Published October 11, 2019 This content is archived.
A new preclinical study by UB researchers reveals the genetic basis of relapse, one of the most detrimental but poorly understood behaviors related to addiction.
Craig Werner, is first author on a paper published Oct. 9 in Science Advances that demonstrates how prolonged abstinence after cocaine use drives gene changes that promote relapse. Werner did the work as a postdoctoral fellow in the Department of Pharmacology and Toxicology at the Jacobs School of Medicine and Biomedical Sciences at UB; he is now a postdoctoral fellow at the National Institute on Drug Abuse Intramural Research Program of the National Institutes of Health.
“The fact that addiction is a lifelong disease suggests that something in the brain is maintaining that vulnerability to relapse, but until now, we didn’t see how gene expression changed during abstinence to contribute to this behavior,” Werner says.
The UB study begins to explain why abstinence, both in humans and in preclinical rodent relapse models, intensifies the craving for cocaine over time, facilitated by drug-associated cues. Those cues can be anything that is associated with the rewarding properties of the drug, whether it’s a physical location, fellow addicts or drug paraphernalia.
“The novelty of our current paper is that it begins to reveal what happens on a cellular basis, what genes are turned on and off during a prolonged period of abstinence,” says David M. Dietz, senior author and chair of the Department of Pharmacology and Toxicology.
The new paper reports on a preclinical study with laboratory rodents who learned to self-administer cocaine and were then withdrawn from the drug.
The research focused on the nucleus accumbens, a center of reward and motivation in the brain. The researchers looked specifically at molecules known as chromatin remodelers that can facilitate or prevent access to DNA, ultimately affecting gene expression.
They found that chromatin remodeler INO80 causes changes in gene expression that enhances cocaine-craving behavior. While there was no change in expression of INO80 after one day of abstinence from cocaine, there was a significant increase after 30 days of abstinence.
The findings also reveal how a class of proteins called E3 ubiquitin ligases facilitates relapse. Currently the subject of well-funded research in the pharmaceutical industry for psychiatric and neurologic diseases, E3 ubiquitin ligase proteins have yet to be well-explored in terms of their relevance to addiction and relapse. Last year, Werner and his UB colleagues published the first paper regarding another one of these proteins and its role in addiction and relapse.

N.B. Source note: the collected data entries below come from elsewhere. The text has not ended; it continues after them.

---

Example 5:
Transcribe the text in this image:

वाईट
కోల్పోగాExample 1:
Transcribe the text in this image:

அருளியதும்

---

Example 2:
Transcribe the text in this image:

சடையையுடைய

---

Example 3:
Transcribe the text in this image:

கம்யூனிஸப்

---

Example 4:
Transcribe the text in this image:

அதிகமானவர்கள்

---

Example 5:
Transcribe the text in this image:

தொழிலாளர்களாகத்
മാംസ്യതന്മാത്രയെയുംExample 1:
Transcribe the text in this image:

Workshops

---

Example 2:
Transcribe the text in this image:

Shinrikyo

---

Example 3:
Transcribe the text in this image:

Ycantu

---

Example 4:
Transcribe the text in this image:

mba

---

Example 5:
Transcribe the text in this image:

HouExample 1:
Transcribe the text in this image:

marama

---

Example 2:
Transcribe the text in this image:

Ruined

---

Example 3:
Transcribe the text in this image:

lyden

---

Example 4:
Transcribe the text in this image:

The current UB study reveals that an E3 ubiquitin ligase called TRIM3 tags INO80 with an ubiquitin chain, indicating to the cell to degrade INO80. The researchers found that a decrease in TRIM3 likely underlies the observed increase in INO80 — less TRIM3 means less INO80 being degraded.

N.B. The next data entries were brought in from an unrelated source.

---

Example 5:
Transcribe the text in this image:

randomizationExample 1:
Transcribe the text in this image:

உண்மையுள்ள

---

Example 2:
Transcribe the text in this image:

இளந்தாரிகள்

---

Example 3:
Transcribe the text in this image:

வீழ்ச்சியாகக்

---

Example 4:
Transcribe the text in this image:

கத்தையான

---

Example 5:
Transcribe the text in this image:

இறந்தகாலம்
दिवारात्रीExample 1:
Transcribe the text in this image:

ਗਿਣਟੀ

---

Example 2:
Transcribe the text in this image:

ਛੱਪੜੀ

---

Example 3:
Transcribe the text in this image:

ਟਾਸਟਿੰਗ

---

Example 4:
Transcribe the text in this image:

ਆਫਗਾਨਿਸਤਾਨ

“When there’s less TRIM3 and more INO80, that leads to an increase in drug craving,” Werner explains, “but when there’s more TRIM3 and less INO80, drug-craving behavior is reduced.”
They found this effect whether they manipulated INO80 directly or through the alterations of TRIM3 levels, he says.
“INO80 affects some combination of target genes,” Werner says. “In the future, we want to find out which of those downstream genes are contributing to drug-craving behaviors. This would be a big first step into this really new territory of how gene expression maintains relapse vulnerability.”
While potential therapeutic targets are, of course, the ultimate goal, the UB researchers emphasize that their research is allowing critical pieces of the addiction puzzle to fall into place.
“Part of the problem with addiction is that we don’t know exactly what has changed in the brain,” Dietz notes. “Yes, we have found a potential therapeutic target, but the target itself is being modified by the addicted state. Until we have a better picture of what has changed with any one aspect of addiction, we will be stuck in terms of developing better treatments. This finding shines a light on the muddy waters of the neurobiology of addiction.”
In addition to Dietz and Werner, UB co-authors are S. Mitra, J.A. Martin, A.F. Stewart and Z.J. Wang of the Department of Pharmacology and Toxicology’s Program in Neuroscience. Other co-authors are A.E. Lepack, A. Ramakrishnan, L. Shen and I. Maze of the Friedman Brain Institute, Icahn School of Medicine at Mount Sinai; R.L. Neve of Massachusetts General Hospital; A.M. Gancarz of California State University; and P.H. Gobira of UB and the School of Pharmaceutical Sciences at the University of Sao Paolo.
The research was funded by the National Institute on Drug Abuse of the NIH.